8. Create a name for each group, preferably some cartoon-figure or historical figure, or literary figure…. à „archetypes“.
Discussion:
- Careful about archetypes and not stereotypes.
- How useful is this? Actually only useful when doing parallel effort on themes and values (on other walls in the same room). Shawn thinks the work on themes and values can directly lead the group to work on reflecting on what to do, whereas archetypes are often sidelined.
- How does it help to work with people „who need a solution“, ie. it does not give us an immediate response on how to deal with difficult people in COPs.
- Long discussion on concrete problem-solving paradigm (the expectation of most newbies dealing with COPs: „how do you do this“) versus investigating and dealing with complexities. Watch out: There is not a dichotomy here, it’s a continuum. Got to meet people where they are.
Cynefin – Framework (http://www.cognitive-edge.net)
4 types of decision-making settings:
- Known
Causes and effects are well known. Each time you need to get an effect, everybody knows what causes it and can act accordingly to achieve the intended effect.
Sense -> Categorize -> Respond
- Knowable
Cause and effect are known. But not everybody knows about it. You need an expert to tell you what to do to reach an intended effect.
Sense -> Analyse (by an expert) -> Respond (upon recommendation by an expert)
1 and 2 are the „ordered world“. The following 3 and 4 are the messy world.
- Complex
Cause and effect cannot be directly related. Too many variables interact with a particular effect. What works and what doesn’t depends very much on the situation, the setting, etc. etc. Experts are not much help here. Best way to figure stuff is to
Probe -> Sense what happens, how the systems reacts, discover patterns of what usually happens -> design the most useful settings that usually lead to an intended effect.
–> „Culture“, Leadership, Learning, Innovation.
–> „Trust“ is an important aspect of working in complex environments. Trustbuilding through track-record of getting things done together.
==> This is where COPs come into their own!!
- Chaotic
Nothing is predictable. No way of knowing why some things work and others don’t.
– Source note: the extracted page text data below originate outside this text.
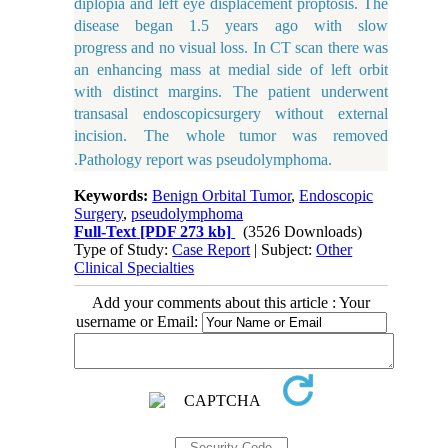
diplopia and left eye displacement proptosis. The
disease began 1.5 years ago with slow
progress and no visual loss. In CT scan there was
an enhancing mass at medial side of left orbit
with distinct margins. The patient underwent
transasal endoscopic
surgery without external
incision. The whole
tumor
was
removed
.Pathology report was pseudolymphoma.
Keywords:
Benign Orbital Tumor
,
Endoscopic
Surgery
,
pseudolymphoma
Full-Text
[PDF 273 kb]
(3526 Downloads)
Type of Study:
Case Report
| Subject:
Other
Clinical Specialties
Add your comments about this article : Your
username or Email: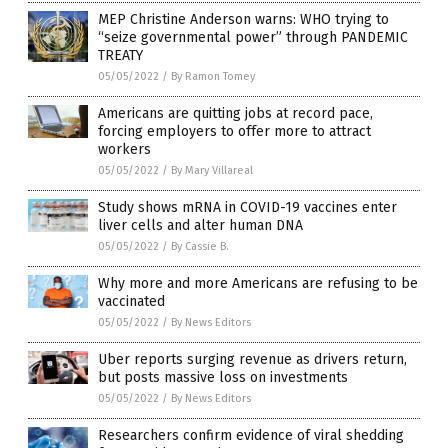
MEP Christine Anderson warns: WHO trying to
“seize governmental power” through PANDEMIC
TREATY
05/05/2022
/
By Ramon Tomey
Americans are quitting jobs at record pace,
forcing employers to offer more to attract
workers
05/05/2022
/
By Mary Villareal
Study shows mRNA in COVID-19 vaccines enter
liver cells and alter human DNA
05/05/2022
/
By Cassie B.
Why more and more Americans are refusing to be
vaccinated
05/05/2022
/
By News Editors
Uber reports surging revenue as drivers return,
but posts massive loss on investments
05/05/2022
/
By News Editors
Researchers confirm evidence of viral shedding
Giuliani in the first hours after 9/11: Just did what came to mind, no system in it. What worked you pushed, what didn’t you stopped doing.
=> The „Just Do It“ paradigm: Seems to push chaotic stuff into complex stuff (ie. 4 to 3). However, JDI only makes sense if you track how what you do works out -> get some idea what works and what doesn’t -> discover patterns => you’re in the complex setting and beginning to cope.
October 9, 2006 at 2:59 pm
Thanks! Having this information helped explain some of the flikr pictures. Those were great, too.
October 10, 2006 at 4:04 pm
Shawn is one of the experienced hands in the use of Congitive Edge techniques and its nice to see the methods being picked up and accurately transmitted (the best compliment you can pay a teacher is that his pupils can explain what he taught on one itteration).
We open source the methods so the web site Shawn gave you will give the full working documents etc. There is also an article “Comple Acts of Knowing” which applies the Cynefin framework to Communities of Practice.
October 11, 2006 at 9:29 pm
Good point, Dave,
One thing that gave Shawn a lot of credibility in my mind (he was the teacher in this case, although we didn’t EXPLAIN what he presented t anyone) was that we built on the methods that he presented and applied them in a very specific situation at the CIRN conference on Tuesday to the needs and purposes of that situation. Althugh we DID have a bit of a bumpy ride, it worked very well.